YOUR ASSIGNMENT =
Rewrite the records from the line with "Based on the" up to and including the line with "Answer: approximately 315°", replacing "white car" with "silver car" and keeping everything else the same.

INFORMATION PROVIDED =
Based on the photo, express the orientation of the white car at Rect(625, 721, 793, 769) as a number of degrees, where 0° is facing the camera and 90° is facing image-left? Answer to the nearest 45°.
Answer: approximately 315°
* * *
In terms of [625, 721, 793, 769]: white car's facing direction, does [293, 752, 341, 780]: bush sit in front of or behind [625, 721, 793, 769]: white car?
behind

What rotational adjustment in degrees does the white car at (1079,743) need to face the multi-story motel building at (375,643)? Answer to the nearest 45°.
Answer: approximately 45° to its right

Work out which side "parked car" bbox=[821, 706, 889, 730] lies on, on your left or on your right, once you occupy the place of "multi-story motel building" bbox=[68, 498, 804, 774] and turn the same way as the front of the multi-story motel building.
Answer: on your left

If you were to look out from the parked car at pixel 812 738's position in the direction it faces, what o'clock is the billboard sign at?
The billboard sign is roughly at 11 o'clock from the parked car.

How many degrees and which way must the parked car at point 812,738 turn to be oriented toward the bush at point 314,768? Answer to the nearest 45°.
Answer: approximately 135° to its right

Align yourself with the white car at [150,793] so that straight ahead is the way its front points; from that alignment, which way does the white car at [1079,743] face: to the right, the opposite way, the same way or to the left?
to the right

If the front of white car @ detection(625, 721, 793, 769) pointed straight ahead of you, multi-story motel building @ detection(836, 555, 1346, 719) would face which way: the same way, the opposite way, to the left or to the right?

RESPONSE =
Based on the photo, express the orientation of the silver car at Rect(625, 721, 793, 769) as a number of degrees, where 0° is facing the camera and 90° is facing image-left? Answer to the nearest 45°.
Answer: approximately 315°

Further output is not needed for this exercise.